##### PROVIDED TEXT

The Goods and Services Tax (GST) is a comprehensive, multi-stage, destination-based tax that replaced India's fragmented indirect tax structure on 1 July 2017. Governed by the CGST Act 2017, IGST Act 2017, UTGST Act 2017, and GST (Compensation to States) Act 2017, GST is a unified tax on the supply of goods and services across India.
Constitutional Framework
The Constitution (101st Amendment) Act 2016 inserted Articles 246A, 269A, and 279A, enabling concurrent taxation powers for the Union and States for GST. Article 279A established the GST Council — the apex decision-making body — comprising the Union Finance Minister (Chair), Union Minister of State for Finance, and state/UT finance ministers.

##########
##### MATERIAL PROVIDED

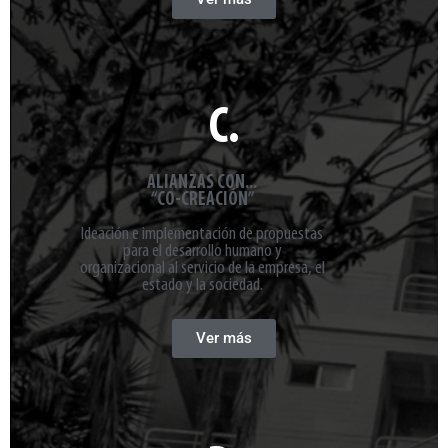
C.
ALIANZAS CON...
“CO-CREACIÓN”
Ideación e implementación de propuestas
para el desarrollo humano y
organizacional al servicio de la empresa, el
estado y la sociedad.
Ver más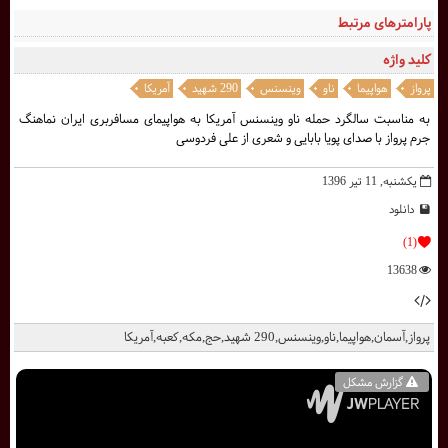
پارامترهای مرتبط
کلید واژه
پرواز
هواپیما
ناو
وینسنس
290 شهید
آمریکا
به مناسبت سالگرد حمله ناو وینسنس آمریکا به هواپیمای مسافربری ایران نماهنگ
جرم پرواز با صدای پویا بابایی و شعری از علی فردوسی
یکشنبه, 11 تیر 1396
دانلود
(1)
13638
پرواز,آسمان,هواپیما,ناو,وینسنس,290 شهید,حج,مکه,کعبه,آمریکا
گزارش مشکل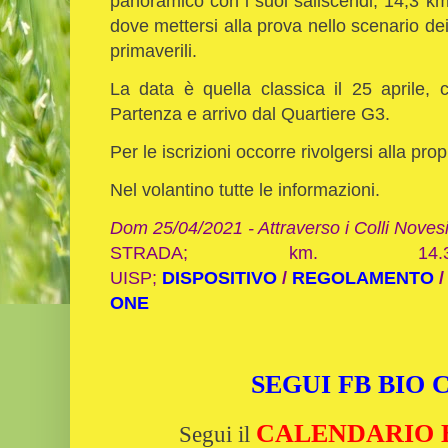
panoramico con i suoi saliscendi, 14,3 km
dove mettersi alla prova nello scenario dei 
primaverili.
La data è quella classica il 25 aprile,
Partenza e arrivo dal Quartiere G3.
Per le iscrizioni occorre rivolgersi alla pr
Nel volantino tutte le informazioni.
Dom 25/04/2021 - Attraverso i Colli Novesi
STRADA; km. 14
UISP;
DISPOSITIVO
/
REGOLAMENTO
ONE
SEGUI FB BIO
CALENDARIO Bi
Segui il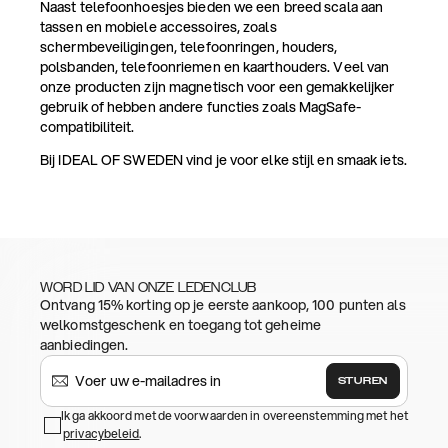
Naast telefoonhoesjes bieden we een breed scala aan
tassen en mobiele accessoires, zoals
schermbeveiligingen, telefoonringen, houders,
polsbanden, telefoonriemen en kaarthouders. Veel van
onze producten zijn magnetisch voor een gemakkelijker
gebruik of hebben andere functies zoals MagSafe-
compatibiliteit.
Bij IDEAL OF SWEDEN vind je voor elke stijl en smaak iets.
WORD LID VAN ONZE LEDENCLUB
Ontvang 15% korting op je eerste aankoop, 100 punten als
welkomstgeschenk en toegang tot geheime
aanbiedingen.
STUREN
Ik ga akkoord met de voorwaarden in overeenstemming met het
privacybeleid
.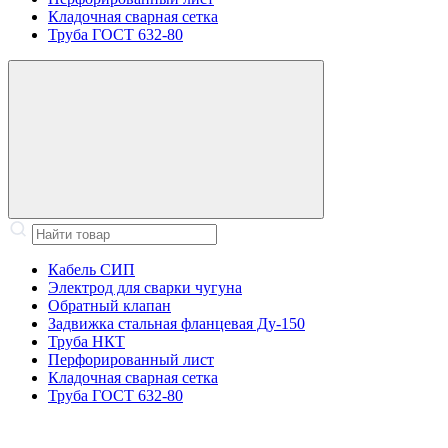
Кладочная сварная сетка
Труба ГОСТ 632-80
Кабель СИП
Электрод для сварки чугуна
Обратный клапан
Задвижка стальная фланцевая Ду-150
Труба НКТ
Перфорированный лист
Кладочная сварная сетка
Труба ГОСТ 632-80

##########

WORK TASK A →
Decide whether each statement below agrees with the GST text above. Answer yes or no for each, quoting the exact words of the text that decide it.
(i) GST replaced India's indirect tax structure on 1 July 2017.
(ii) The GST Council is chaired by the Union Minister of State for Finance.
(iii) GST is an origin-based tax.
WORK TASK B → Reproduce the part of the GST text above that opens with the words containing "Constitutional Framework" and closes with "state/UT finance ministers.".
WORK TASK C → Write what follows the last sentence of the GST text above.

EXERCISE RESULT A →
(i) Yes: "replaced India's fragmented indirect tax structure on 1 July 2017"
(ii) No: "comprising the Union Finance Minister (Chair), Union Minister of State for Finance, and state/UT finance ministers"
(iii) No: "a comprehensive, multi-stage, destination-based tax"

EXERCISE RESULT B →
Constitutional Framework
The Constitution (101st Amendment) Act 2016 inserted Articles 246A, 269A, and 279A, enabling concurrent taxation powers for the Union and States for GST. Article 279A established the GST Council — the apex decision-making body — comprising the Union Finance Minister (Chair), Union Minister of State for Finance, and state/UT finance ministers.

EXERCISE RESULT C →
Dual GST Structure
| Type | Applied On | Goes To |
|---|---|---|
| CGST (Central GST) | Intra-state supply | Central Government |
| SGST (State GST) | Intra-state supply | State Government |
| IGST (Integrated GST) | Inter-state supply, imports | Centre (distributed to destination state) |
| UTGST (Union Territory GST) | Supply in UTs without legislature | Union Territory administration |
GST Rate Structure
| Rate | Examples |
|---|---|
| 0% | Fresh milk, eggs, fruits, vegetables, cereals, printed books, newspapers |
| 5% | Sugar, tea, coffee (unprocessed), medicines (essential), railways (non-AC), life insurance |
| 12% | Frozen/packed food, butter, ghee, computers, business class flights, work contracts |
| 18% | Most services (IT, banking, telecom), AC restaurants, electronics, soaps, plastics |
| 28% | Luxury cars, motorcycles above 350cc, tobacco, aerated drinks, casinos (28%) |
| Cess (additional) | Tobacco products, luxury cars, coal, aerated drinks — over and above 28% |
Input Tax Credit (ITC) Mechanism
ITC is the backbone of GST — allows businesses to offset GST paid on inputs against GST collected on outputs, preventing tax cascading.
ITC Eligibility (Section 16, CGST Act)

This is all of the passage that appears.